Thursday, July 24, 2008

A fine Samaritan in Bangalore

On the verge of falling asleep a few nights ago, I was shaken awake by my wife. A colleague had called, he had a flat tyre, he was very close by and needed help. His car's tool kit was no good for some reason and I had to lend him ours.

'Why do I have to be woken for that? You know where it is, hand it over!'

"It's very late at night, besides, I don't know how to use our kit, he too may not know..."

('He's your colleague all right but he is a guy, he WILL know') 'I can understand late at night but firstly, all tool kits are the same, if he does not know how to use our tool kit, he is not fit to drive'

"That's very mean, if you don't help people in their time of need, no one will help you ........!"

'Yes yes I know!...'

Cursing the night, I stepped out half asleep.

The Tata Indica tool kit did not have a spanner that worked on his suped-up alloy wheels. I cursed Tata Motors and the owner of the car under my breath.

'How could anyone change a critical part of the car and not have the tools to maintain it?'

I offered the one I had in our Hyundai. That did not work either. Nor did any other contraption or combinations thereof, applied with our combined mid-nightly scientific intelligence.

In an effort to end my agony I concluded that the car be left at our place and he sleep over and fix things in the morning. But he said that was not possible. For some reason I don't remember now (I didn't register then either), he was not sleeping over! He was taking his car home (a good 20 km away)! It was 2.30 am, the breakdown service would not answer the phone. I cursed the maker of the alloy wheel for pushing non-standard products in the market. 'Must have brought it in a container from China with plastic flowers, fake barbies and me-too-Ming vases. Must have cost a hundered rupees each, cheap Chinese import!'

I was readying to curse again, when I saw the lights of a car turning into the road. This was the third or fourth one by. Every time that happened, we stepped away and stood behind the Indica. One never knew midnight drivers. We were about to follow SOP and step off when this red Alto pulled up and stopped.'What does he want at this hour, we didn't flag you down?'

The man was fair, short, round and wore a red shirt. He was in his mid forties, had a pair of thick black handlebars and did not reek of alcohol. Benign! He lit a cigarette, walked up and asked what the problem was. We told him it was a flat tyre and our spanners won't fit, whatever!
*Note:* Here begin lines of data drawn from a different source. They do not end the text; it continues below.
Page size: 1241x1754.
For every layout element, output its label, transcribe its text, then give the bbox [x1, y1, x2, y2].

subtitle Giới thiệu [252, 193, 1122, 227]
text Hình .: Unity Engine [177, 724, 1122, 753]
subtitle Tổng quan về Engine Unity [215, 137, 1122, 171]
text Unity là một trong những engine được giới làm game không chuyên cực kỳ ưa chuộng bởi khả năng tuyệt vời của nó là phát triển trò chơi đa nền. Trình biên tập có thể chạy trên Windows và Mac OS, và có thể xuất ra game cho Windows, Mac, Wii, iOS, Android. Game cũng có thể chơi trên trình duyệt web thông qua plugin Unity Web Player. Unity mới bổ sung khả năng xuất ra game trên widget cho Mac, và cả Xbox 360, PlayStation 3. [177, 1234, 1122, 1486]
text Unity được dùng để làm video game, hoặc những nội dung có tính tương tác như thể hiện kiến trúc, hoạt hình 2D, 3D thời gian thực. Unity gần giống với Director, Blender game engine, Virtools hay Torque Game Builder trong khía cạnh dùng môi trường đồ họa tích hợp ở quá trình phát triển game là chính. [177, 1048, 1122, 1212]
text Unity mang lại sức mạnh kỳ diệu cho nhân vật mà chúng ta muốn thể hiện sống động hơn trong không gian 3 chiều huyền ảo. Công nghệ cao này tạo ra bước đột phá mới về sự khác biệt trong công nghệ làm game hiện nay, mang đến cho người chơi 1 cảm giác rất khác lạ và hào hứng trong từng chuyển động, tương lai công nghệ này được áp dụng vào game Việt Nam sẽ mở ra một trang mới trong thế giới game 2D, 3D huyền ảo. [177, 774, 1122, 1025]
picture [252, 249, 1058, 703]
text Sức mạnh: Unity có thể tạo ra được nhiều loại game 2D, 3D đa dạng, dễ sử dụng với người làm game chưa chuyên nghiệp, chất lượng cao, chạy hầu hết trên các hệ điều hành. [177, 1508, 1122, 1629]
In something like a grunt, he asked his companion, Or driver (also short and round but a very dark version of Redshirt) to get something. (Driver Or bodyguard, I couldn't say, but theirs was a relationship poised in true harmony. Where communication had the nuance of a touchscreen and onomatopoiac monosyllables got seamless responses). The dark man produced a small briefcase like box that hid a whole assembly of tools. He took a quick look at the flat tyre and got on the ground to unscrew it. A few attempts later he gave up. Nothing from the briefcase would fit!

Redshirt, by now, had finished his cigarette. He stubbed it the classic way (under his toes, heel swinging sideways) went over to his boot and pulled out another set of tools. He then rolled up his sleeves, squatted on the road and got down to business. Like magic, the tool worked this time! He then handed over the rest of the work to his bodyguard or assistant (at which my wife's colleague took over), lit another cigarette, discoursed on the merits of alloy wheels, offered us information on the best places in Bangalore to get them and some more free tidbits later, it was all over. We were now saying our thank yous and goodbyes.

The business card said he owned a restaurant down the road (Ohhh, the steak place, of course I knew it! But I used to never visit because it did not serve alcohol!). He was going home with his driver. He knew the neighbourhood well and stopped to help someone in distress.

The assistant or manager got behind the wheel this time, and they drove off leaving us in a daze, over the shared smoke, wondering. Who would stop at 3 am, volunteer to assist, then squat on the road and fix your flat for you? That night I could not decide if I would ever do this, help a stranger at 2.30 am. I still am not sure. All I can say is God bless his tribe!